When the Supreme Court delivered a knock-out punch to Aereo's unbundled cable dreams earlier this week, the company vowed to fight on.
“We are disappointed in the outcome, but our work is not done. We will continue to fight for our consumers and fight to create innovative technologies that have a meaningful and positive impact on our world," Aereo CEO and Founder Chet Kanojia said in a statement shortly after the Court issued its decision.
If Aereo does continue to fight the good fight, it will have to do so without further help from its biggest investor. Barry Diller, chairman and chief executive officer for IAC (InterActiveCorp), says he is giving up the game.
"We did try, but it's over now," Diller told CNBC on Wednesday. "It's not a big [financial] loss for us, but I do believe blocking this technology is a big loss for consumers."
Aereo was an innovative concept that allowed users in certain U.S. markets to turn over-the-air TV reception into a cloud-based service. Instead of messing with a set of bunny ears on your set at home, Aereo rented out tiny antennas about the size of a dime, sitting together in a data center.

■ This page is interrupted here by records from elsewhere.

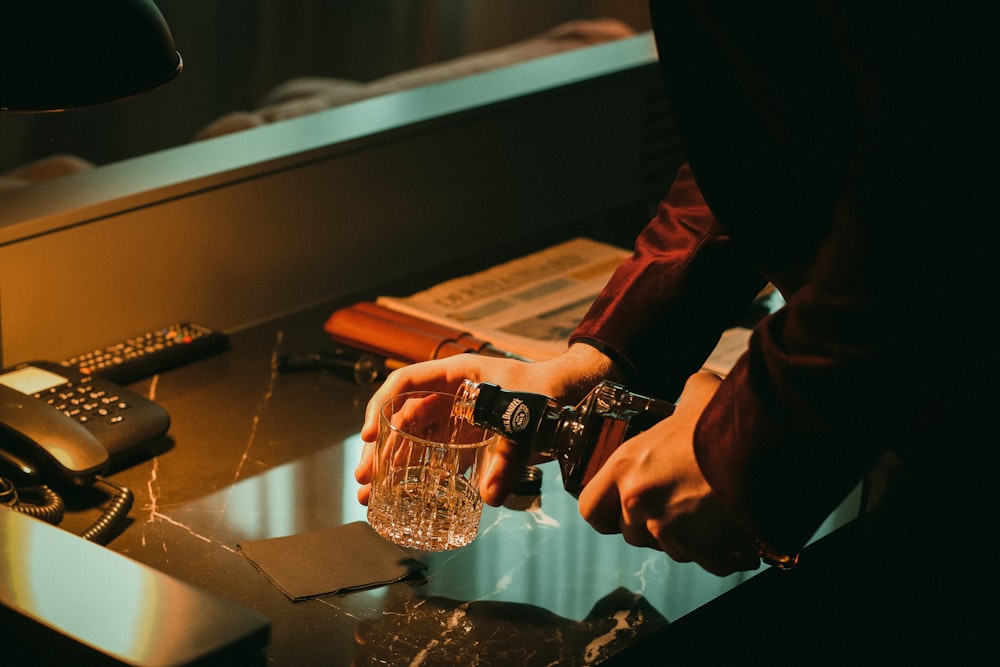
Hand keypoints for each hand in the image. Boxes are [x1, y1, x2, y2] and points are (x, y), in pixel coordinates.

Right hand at [355, 344, 623, 506]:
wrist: (577, 394)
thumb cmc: (548, 392)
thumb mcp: (526, 419)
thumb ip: (508, 457)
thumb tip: (490, 496)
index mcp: (457, 374)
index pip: (406, 383)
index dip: (381, 409)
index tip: (368, 438)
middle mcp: (452, 393)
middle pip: (404, 417)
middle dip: (380, 449)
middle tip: (364, 481)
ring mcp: (460, 416)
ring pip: (416, 439)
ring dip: (393, 465)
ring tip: (372, 496)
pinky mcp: (472, 437)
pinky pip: (439, 454)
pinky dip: (422, 473)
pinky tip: (406, 495)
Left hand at [577, 372, 760, 575]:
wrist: (765, 444)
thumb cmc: (725, 418)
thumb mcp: (696, 395)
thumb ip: (683, 398)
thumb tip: (693, 392)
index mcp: (626, 466)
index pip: (591, 509)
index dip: (607, 512)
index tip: (623, 507)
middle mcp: (639, 501)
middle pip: (632, 534)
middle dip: (653, 526)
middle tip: (680, 505)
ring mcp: (669, 530)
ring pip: (671, 549)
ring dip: (689, 539)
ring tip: (711, 512)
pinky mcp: (703, 551)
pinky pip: (707, 561)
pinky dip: (722, 552)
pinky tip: (734, 529)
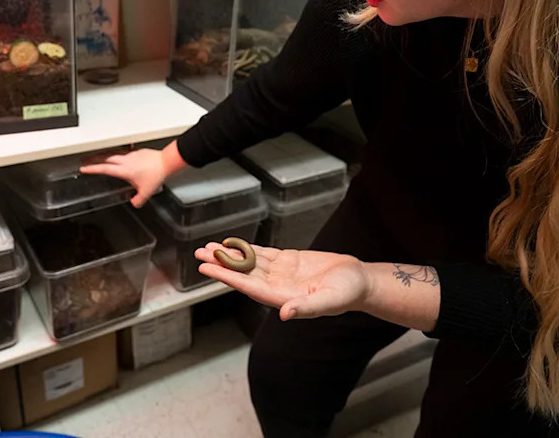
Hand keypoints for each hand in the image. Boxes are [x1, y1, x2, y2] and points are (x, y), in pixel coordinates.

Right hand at [79, 148, 167, 207]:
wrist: (165, 161)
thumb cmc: (156, 174)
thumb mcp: (146, 191)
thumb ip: (138, 199)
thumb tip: (134, 203)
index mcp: (124, 170)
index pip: (104, 169)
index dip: (92, 168)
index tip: (84, 168)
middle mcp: (125, 161)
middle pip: (105, 158)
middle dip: (92, 159)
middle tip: (84, 160)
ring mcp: (130, 154)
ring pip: (112, 153)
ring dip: (102, 154)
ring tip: (96, 156)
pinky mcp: (136, 151)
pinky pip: (121, 150)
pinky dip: (115, 152)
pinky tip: (115, 153)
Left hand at [194, 242, 371, 320]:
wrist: (359, 281)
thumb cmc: (347, 293)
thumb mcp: (329, 301)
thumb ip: (307, 308)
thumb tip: (286, 314)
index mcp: (283, 297)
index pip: (248, 286)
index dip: (227, 276)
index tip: (208, 268)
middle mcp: (277, 285)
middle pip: (243, 273)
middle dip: (221, 263)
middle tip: (199, 254)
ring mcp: (281, 273)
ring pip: (249, 262)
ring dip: (229, 255)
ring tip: (208, 247)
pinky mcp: (287, 261)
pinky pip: (261, 254)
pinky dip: (246, 248)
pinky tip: (232, 244)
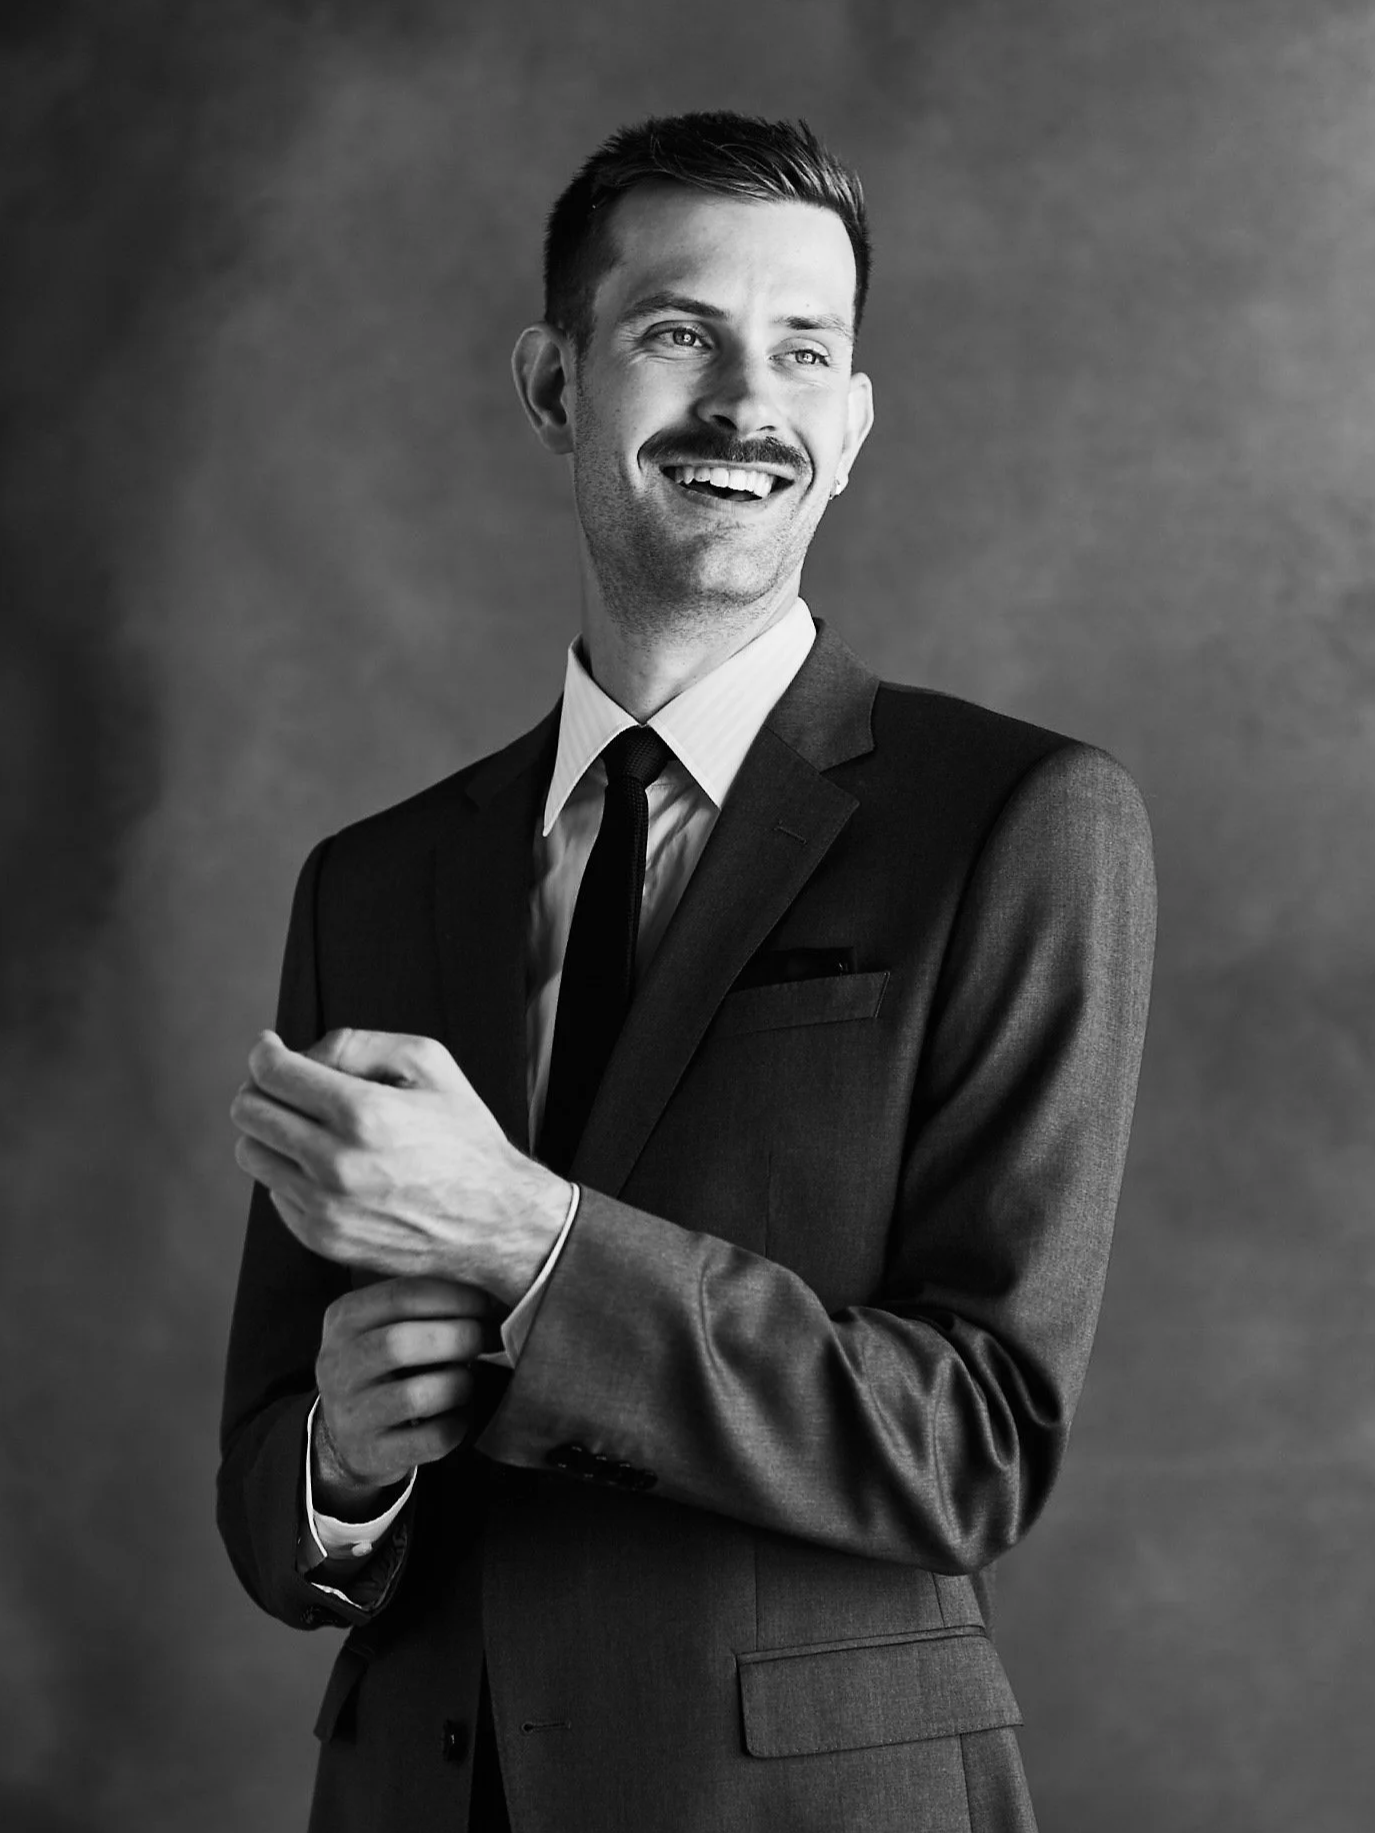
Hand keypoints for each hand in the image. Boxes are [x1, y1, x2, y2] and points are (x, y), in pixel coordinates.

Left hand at [230, 1028, 570, 1305]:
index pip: (272, 1072)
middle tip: (282, 1084)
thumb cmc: (463, 1134)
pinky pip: (273, 1192)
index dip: (263, 1053)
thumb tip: (301, 1055)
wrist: (493, 1219)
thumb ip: (359, 1043)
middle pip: (249, 1112)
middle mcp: (336, 1163)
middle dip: (259, 1087)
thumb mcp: (430, 1063)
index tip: (269, 1049)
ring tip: (303, 1125)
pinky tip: (325, 1164)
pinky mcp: (321, 1238)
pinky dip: (289, 1171)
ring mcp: (325, 1207)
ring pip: (251, 1153)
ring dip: (268, 1131)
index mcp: (363, 1112)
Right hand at [312, 1276, 490, 1514]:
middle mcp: (337, 1365)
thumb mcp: (381, 1325)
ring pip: (417, 1395)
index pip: (400, 1296)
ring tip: (466, 1378)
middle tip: (486, 1338)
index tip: (489, 1304)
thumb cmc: (382, 1365)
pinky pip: (432, 1438)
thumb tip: (490, 1300)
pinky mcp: (373, 1452)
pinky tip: (458, 1413)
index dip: (455, 1297)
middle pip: (401, 1343)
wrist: (344, 1436)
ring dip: (458, 1383)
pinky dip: (458, 1423)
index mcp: (344, 1319)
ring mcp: (352, 1413)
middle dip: (459, 1336)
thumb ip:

For a monthly fee, your antenna would capture live TV signals and feed them to your PC or mobile device. Aereo also offered a DVR feature for later playback of specific shows.
To avoid the wrath of regulators and the courts, Aereo employed a number of measures that the company thought would keep it on the right side of the law. It didn't, for example, capture absolutely everything it could from over-the-air broadcasters and then make all those shows available to subscribers. You could only view what was on live TV as well as any recordings you made.
Aereo also made a separate DVR recording for each individual customer. So if you and five of your Aereo-subscribing friends decided to record a baseball game, Aereo would create five separate copies. This was a very different approach from many cloud providers that try to cut down on storage costs by reducing duplicate files across numerous users.
Aereo's approach infuriated broadcasters whose revenue depends partly on retransmission fees from local cable companies. To avoid those fees, Aereo argued it was a technology provider, providing subscribers with cloud-based access to individual feeds from their own individually rented TV antennas, and not a public rebroadcaster of television signals—a crucial difference, since the latter infringes copyright if performed without licenses from networks and content providers.
Despite its careful planning, Aereo's arguments weren't strong enough to win over the court, which voted against Aereo in a 6-3 decision, saying that technical theatrics aside, the company was basically a cable provider.